_Passage_
★ ★ ★ ★
China's generative AI tools are carving out a unique niche, offering a blend of entertainment and practical benefits, while also playing a key role in preserving cultural heritage.
Among them, an image-to-video tool called Vidu-1.5, launched last week by a Beijing-based AI startup, has been proclaimed a multimodal model to support multi-entity consistency.
In practice, this means the AI can generate a video from as few as three input images.
For example, in a video shared by the company, the inputs -- "A man, a futuristic mecha suit, and a bustling cityscape at night" -- are seamlessly blended into a cohesive montage, all within just 30 seconds.
Understanding and controlling multiple entities -- such as the person, attire and environment -- has always been the biggest challenge in AI-generated video technology.
Ever since ChatGPT introduced its pioneering Sora, multiple Chinese tech firms have swiftly stepped up to the plate, rolling out offerings that boast unique characteristics. ShengShu Technology's Vidu is one popular example.
"Look how consistent is that suit," Stefano Rivera, an AI product aficionado wowed with admiration in a tweet, calling himself a "super-fan" of Vidu "from day 1."
This AI-generated content (AIGC) tool has already ignited a surge of creative enthusiasm among global individual creators, leading to playful and imaginative clips like Leonardo DiCaprio showcasing haute couture on the runway, Elon Musk cruising on an electric scooter in a flamboyant Chinese jacket, and a series of Japanese anime scenes.
Vidu's greatest breakthrough is establishing logical relationships among multiple user-specified objects within a scene, said Tang Jiayu, the CEO of Shengshu Technology, in a written response to Xinhua.
With previous text-to-video tools, generating scenes like "a boy holding the cake in a crystal setting" would yield different images of the boy, cake, and crystal each time, much like opening a blind box.
Now, with multi-subject consistency, the identities of the boy, cake and crystal can be preserved throughout the video, maintaining true-to-nature continuity, said Tang.
★ ★ ★ ★
_The task_
Reproduce word for word the part of the Vidu text starting at "Now, with multi-subject" and ending at "continuity, said Tang.".

_Supplied information_
★ ★ ★ ★
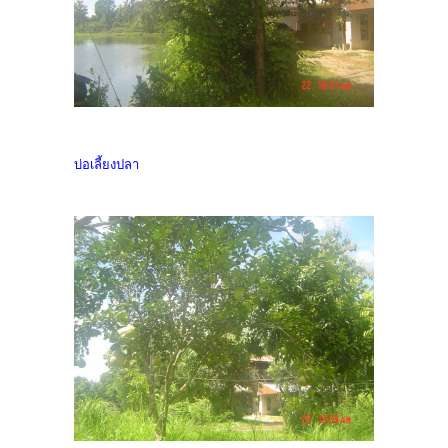
บ่อเลี้ยงปลา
★ ★ ★ ★
_Written response_
Now, with multi-subject consistency, the identities of the boy, cake and crystal can be preserved throughout the video, maintaining true-to-nature continuity, said Tang.